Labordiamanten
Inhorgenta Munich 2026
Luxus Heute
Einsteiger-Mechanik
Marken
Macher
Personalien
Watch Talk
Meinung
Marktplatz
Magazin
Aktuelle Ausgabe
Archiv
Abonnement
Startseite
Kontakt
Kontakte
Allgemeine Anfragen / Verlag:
______
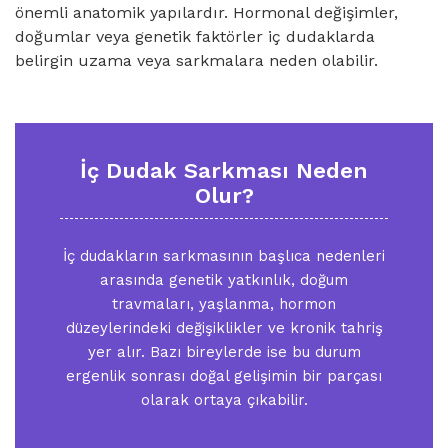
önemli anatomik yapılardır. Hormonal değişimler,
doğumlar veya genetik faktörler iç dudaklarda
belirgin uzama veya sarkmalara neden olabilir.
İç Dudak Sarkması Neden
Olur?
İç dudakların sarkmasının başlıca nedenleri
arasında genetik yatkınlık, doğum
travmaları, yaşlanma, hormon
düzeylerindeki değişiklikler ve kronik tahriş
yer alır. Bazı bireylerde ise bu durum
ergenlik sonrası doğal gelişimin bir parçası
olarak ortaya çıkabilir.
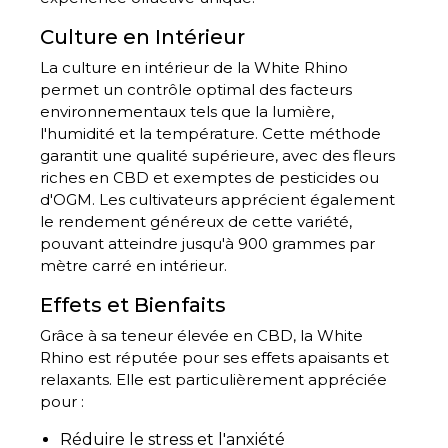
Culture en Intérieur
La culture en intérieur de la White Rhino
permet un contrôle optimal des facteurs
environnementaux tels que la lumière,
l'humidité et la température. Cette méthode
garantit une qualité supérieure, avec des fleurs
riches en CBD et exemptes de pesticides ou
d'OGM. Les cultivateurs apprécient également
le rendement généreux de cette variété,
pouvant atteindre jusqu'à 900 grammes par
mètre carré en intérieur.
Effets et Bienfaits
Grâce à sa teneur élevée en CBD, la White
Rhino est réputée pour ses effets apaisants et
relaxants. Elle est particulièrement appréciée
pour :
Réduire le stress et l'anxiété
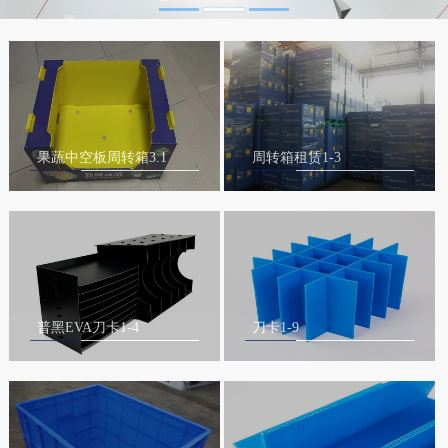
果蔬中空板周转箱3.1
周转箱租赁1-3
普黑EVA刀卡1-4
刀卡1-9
______
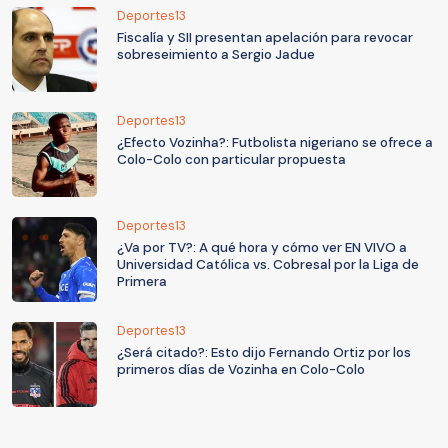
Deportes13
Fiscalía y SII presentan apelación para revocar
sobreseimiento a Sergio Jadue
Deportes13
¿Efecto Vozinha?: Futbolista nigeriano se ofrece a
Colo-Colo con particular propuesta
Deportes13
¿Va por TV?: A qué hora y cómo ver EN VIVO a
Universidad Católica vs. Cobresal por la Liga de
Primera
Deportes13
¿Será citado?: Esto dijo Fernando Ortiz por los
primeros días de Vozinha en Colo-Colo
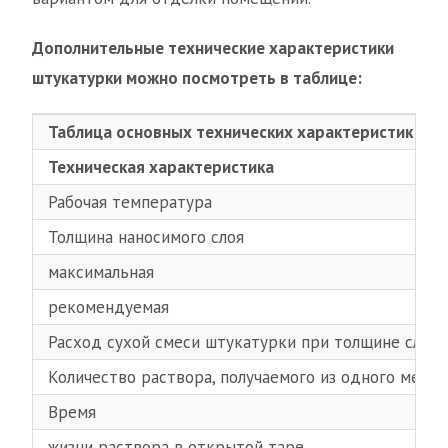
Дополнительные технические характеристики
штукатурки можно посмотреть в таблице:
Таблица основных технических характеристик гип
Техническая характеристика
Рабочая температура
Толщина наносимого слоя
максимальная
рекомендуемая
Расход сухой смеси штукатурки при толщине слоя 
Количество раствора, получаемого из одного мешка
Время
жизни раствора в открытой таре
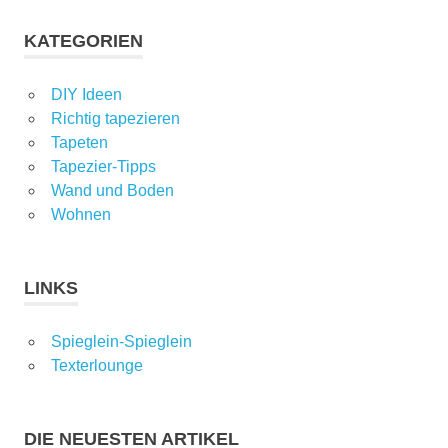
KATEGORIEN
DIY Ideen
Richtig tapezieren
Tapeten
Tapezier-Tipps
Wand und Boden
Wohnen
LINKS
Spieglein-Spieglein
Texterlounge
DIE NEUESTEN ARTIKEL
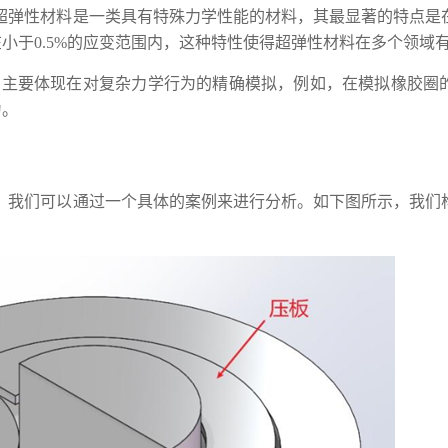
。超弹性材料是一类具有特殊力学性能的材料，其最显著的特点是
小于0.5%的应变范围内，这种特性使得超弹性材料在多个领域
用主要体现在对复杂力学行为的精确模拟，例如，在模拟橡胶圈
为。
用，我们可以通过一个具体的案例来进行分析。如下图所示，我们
______
→ **What the exercise asks**:
Return only the part of the records that opens with the line containing "Дополнительные технические характеристики" and closes with the line containing "Расход сухой смеси", with "Рабочая температура" replaced by "Температура эксплуатации" and nothing else altered.

→ **Task result**:
Дополнительные технические характеристики
штукатурки можно посмотреть в таблице:
Таблица основных технических характеристик гип
Техническая характеристика
Температура эксплуатации
Толщина наносимого слоя
максимальная
рекомендуемая
Расход сухой смеси штукатурки при толщине слоя 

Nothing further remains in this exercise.